Here is a link to an article with a bunch of different exercises that should help strengthen your leg muscles, which will help alleviate the shin splints: Preventing Shin Splints (http://www.sportsinjurybulletin.com/archive/0161-shin-splints-treatment.htm).
Also, how good are your shoes? You might want to go to a running specialty store (like Fleet Feet (http://www.fleetfeetsports.com/)), where they will watch you walk and recommend a shoe specifically for your gate.
02-19-2008, 02:13 PM
I too got severe shin splints that were horrible when I first started using treadmill. My dr. advised me to ice the shins 2-3 times a day for 5-10 minutes. And to just push through the pain. And finally after months the pain got much better. Its something that never really goes away but it does get better in time. Just keep moving!
02-19-2008, 03:28 PM
Its something that never really goes away but it does get better in time.

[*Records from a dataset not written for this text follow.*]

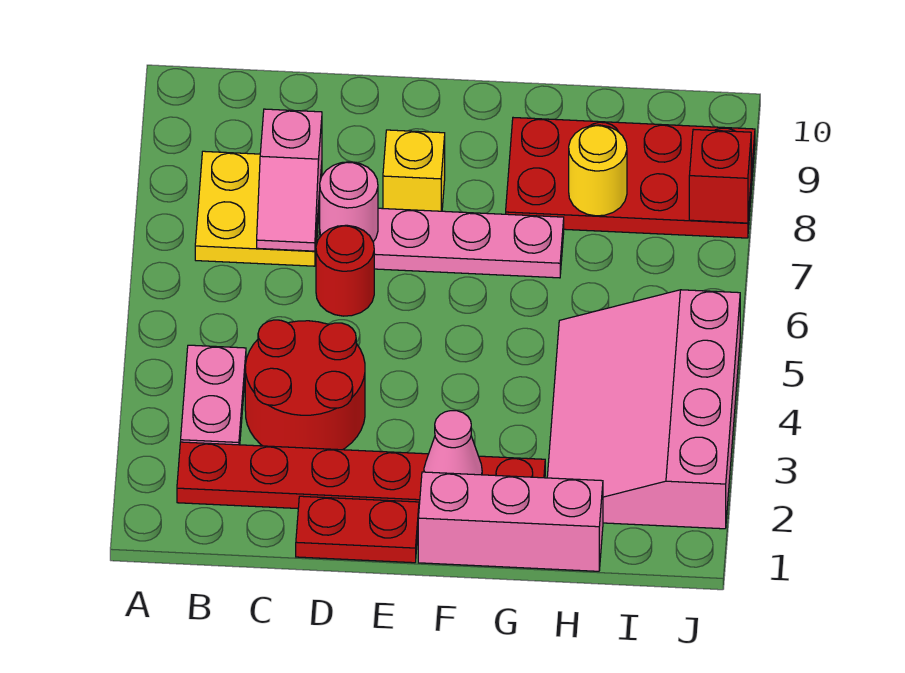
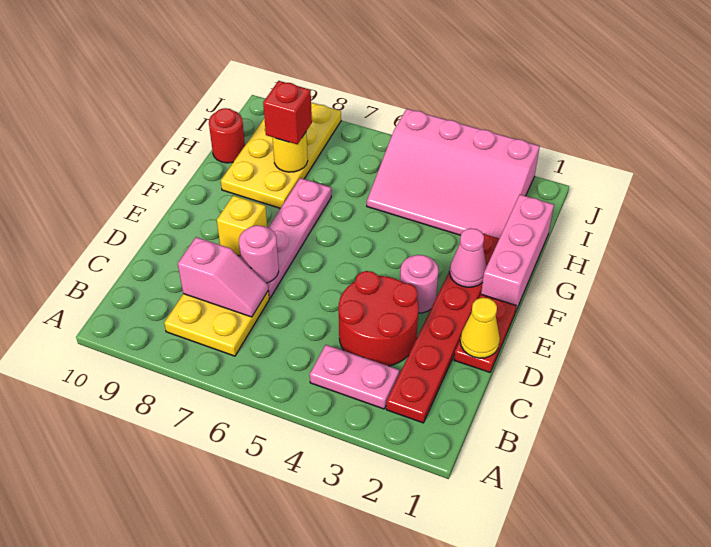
none -> yellow cone D1 level 2
red round brick D6 level 1 -> red round brick H10 level 1
none -> pink round brick E3 level 1
red plate G8:J9 level 1 -> yellow plate G8:J9 level 1
red brick J8 level 2 -> red brick H8 level 3

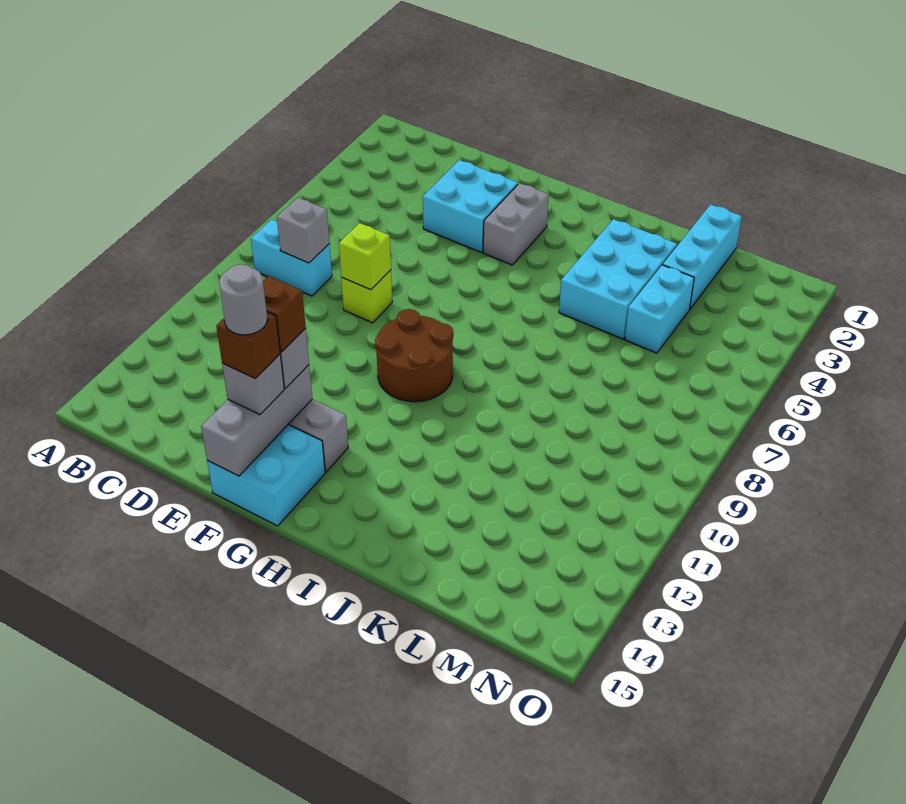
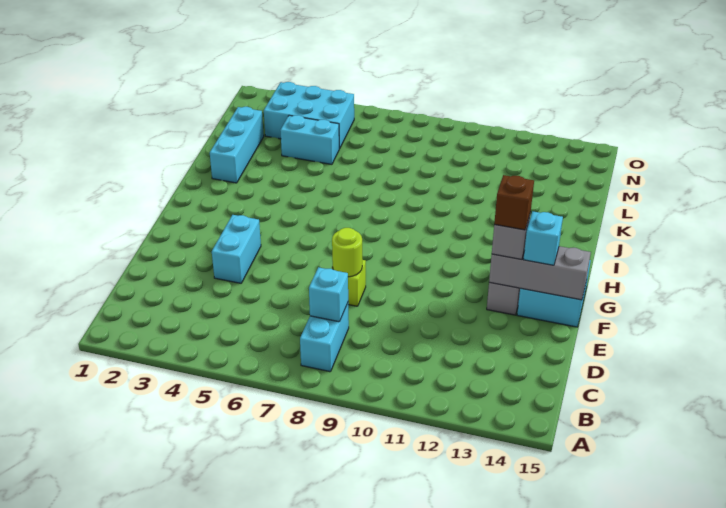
grey brick C8 level 2 -> cyan brick C8 level 2
cyan brick E3:F4 level 1 -> cyan brick E4:F4 level 1
lime brick E8 level 2 -> lime round brick E8 level 2
grey brick F14 level 3 -> cyan brick F14 level 3
brown brick F14 level 4 -> none
grey round brick F14 level 5 -> none
grey brick G3:G4 level 1 -> none
brown round brick G9:H10 level 1 -> none
cyan brick J3:K5 level 1 -> cyan brick M3:N5 level 1
cyan brick L1:L3 level 1 -> cyan brick J2:L2 level 1

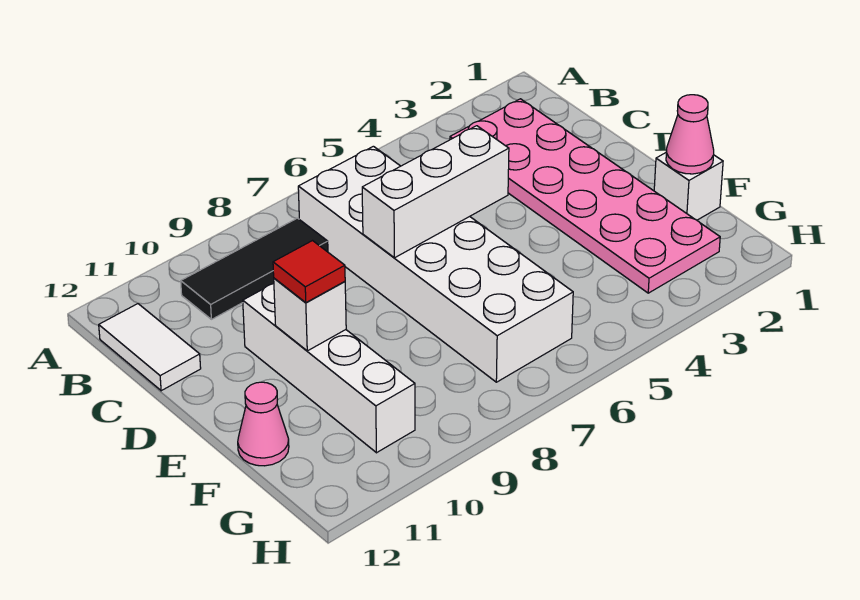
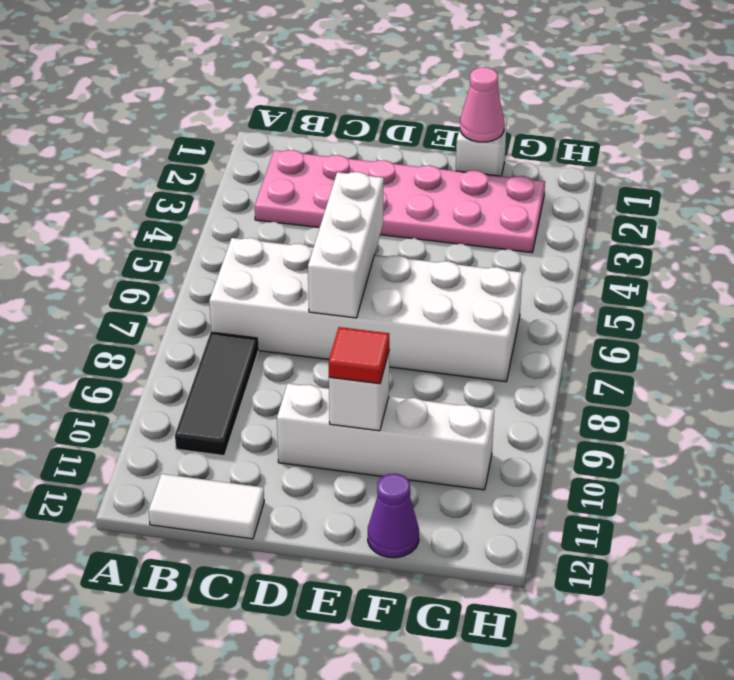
pink cone F12 level 1 -> purple cone F12 level 1

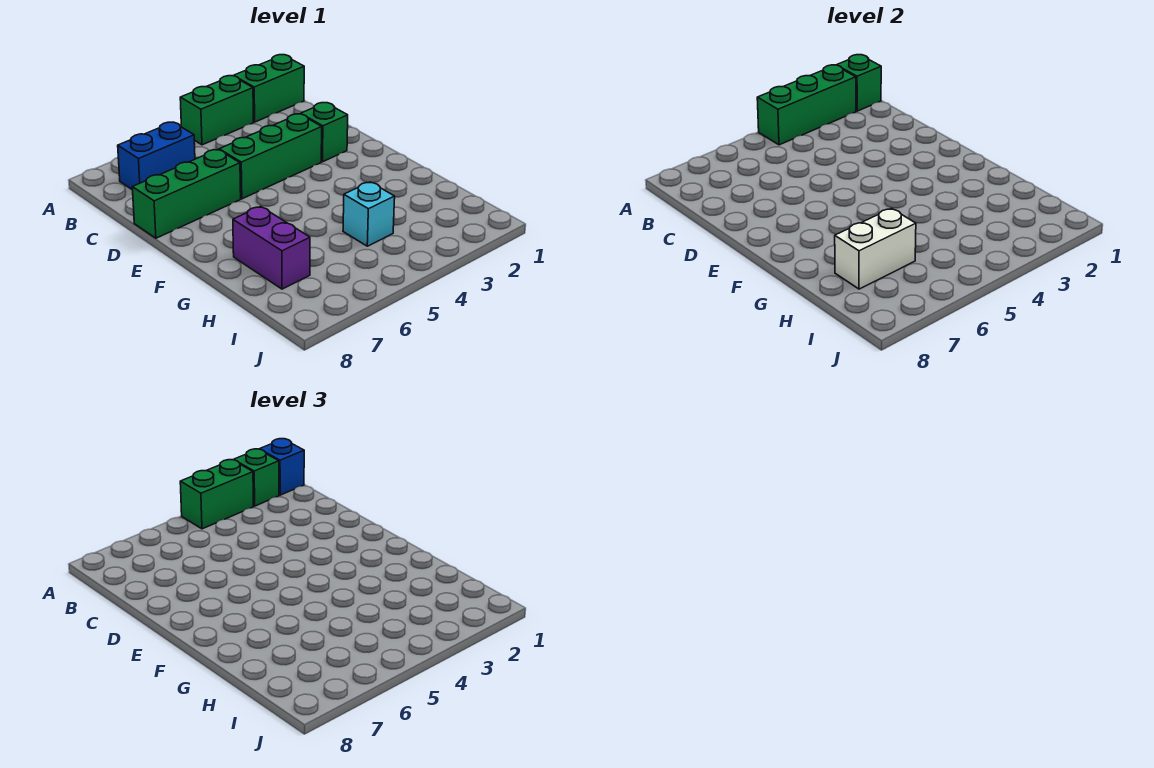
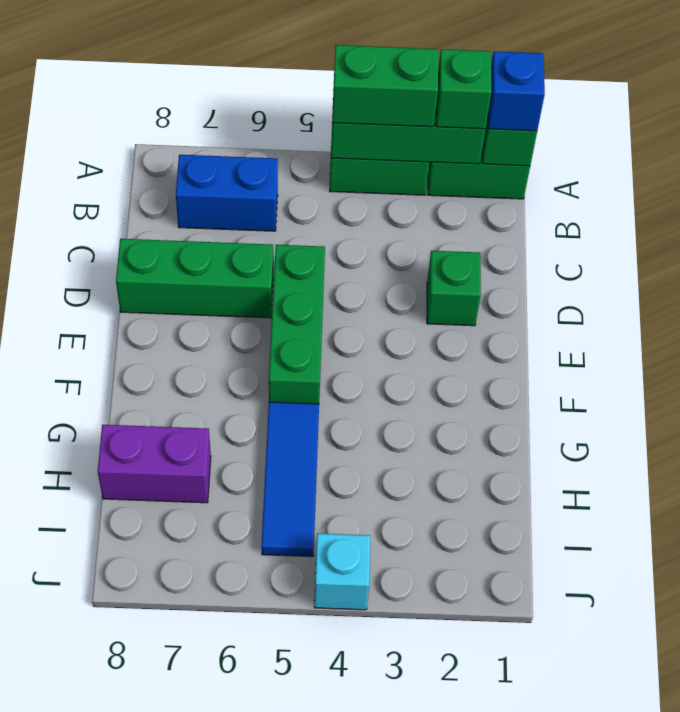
green brick D3:D5 level 1 -> green brick D5:F5 level 1
none -> blue tile G5:I5 level 1
purple brick G7:H7 level 1 -> purple brick H7:H8 level 1
cyan brick H4 level 1 -> cyan brick J4 level 1
white brick H6:H7 level 2 -> none

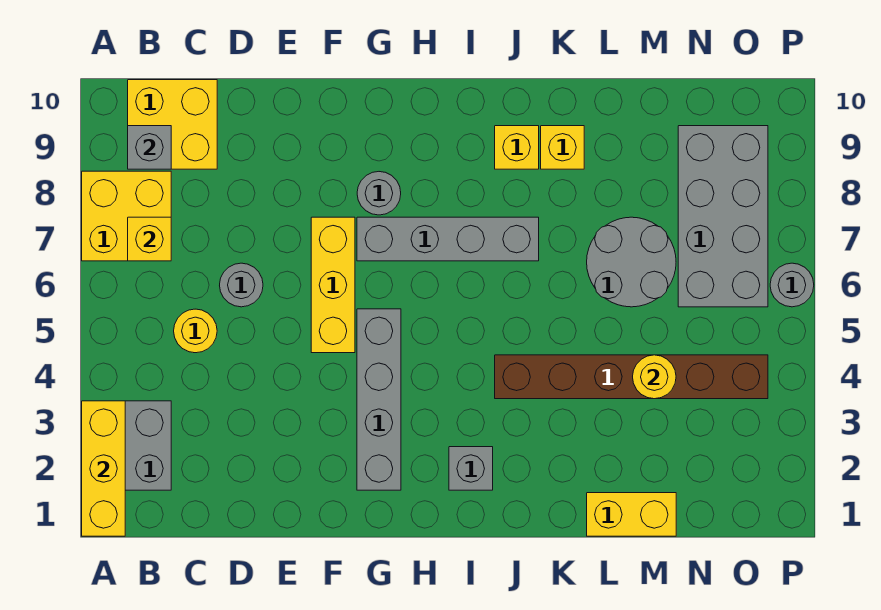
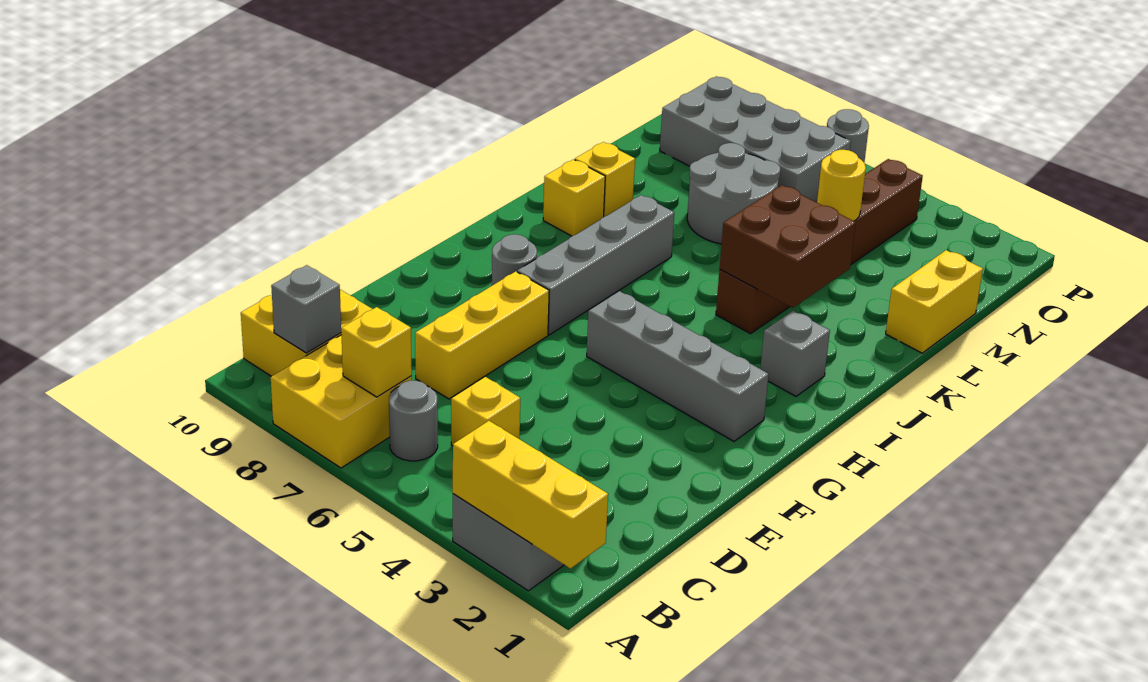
yellow round brick C5 level 1 -> yellow brick C5 level 1
grey round brick D6 level 1 -> grey round brick B6 level 1
yellow brick F5:F7 level 1 -> yellow brick D7:F7 level 1
none -> brown brick J3:K4 level 2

I urge you to (a) first search for stretches for shin splints, and DO THEM. And if that doesn't work, consult a competent doctor or PT. An ongoing pain that "never really goes away" is not good, and not normal at all. And in the case of shin splints, it's also preventable.
I've been a runner for over a decade and this is the first time I've heard of anyone suggesting that shin splints that last for months are anything other than a major problem to be treated (or rested until pain-free) rather than suffered through.
02-19-2008, 09:21 PM
Here is a link to an article with a bunch of different exercises that should help strengthen your leg muscles, which will help alleviate the shin splints: [link deleted because I am not allowed to post links yet].
Also, how good are your shoes? You might want to go to a running specialty store [link deleted because I am not allowed to post links yet], where they will watch you walk and recommend a shoe specifically for your gate.
Thanks so much for the info re the exercises - this is great! :hug:
I truly appreciate it.
I have to admit (hanging my head in shame) that I did not buy proper shoes yet. I do wear Merrills that I wear in summer when I walk my dogs, but they are really for aqua sports. I love the fact that have a lot of mesh and my feet don't sweat in them, but walking shoes they are not. I will try to find a decent store this weekend (I am in Canada so I don't think we have Fleet Feet but I will hit specialty stores). I did not realize (I know, silly me) until I started to research the shin splints, the importance of shoes.
Thanks again for replies. I did 30 minutes at 3.1 mph today and I was fine (although it is not much in terms of exercise). But I will persist. :D
I googled some sites for you:
02-19-2008, 11:42 PM
I have to admit I am shocked that there are doctors and coaches advising people to push through the pain. Shin splints are a warning that something is not right. Usually tight calves.
Ice, rest and ibuprofen, non impact activities are usually prescribed during healing --PT for severe splints.
Warm stretching, good shoes, keep the exercise at a level that doesnt cause pain. NOTE shin splints will often hurt at the beginning and then "go away" when you warm up. This doesnt mean you arent causing more damage.
There are treatments that allow you to continue to run/walk while healing, but it is important that they do not get worse
02-20-2008, 08:05 AM
Diva - hugs to you too! :hug::hug::hug:
02-21-2008, 02:41 AM
Back when I was in high school, I decided to do track for a season on a whim and I got severe shin splints. My coach suggested icing them for 10-15 minutes and also, after stretching them out...to trace the letters of the alphabet with my foot/ankle while keeping my foot slightly elevated while seated. It didn't make them completely go away but it definitely made them more tolerable.
I also thinking moving is key, they really hit me as soon as I stopped running after a sprint.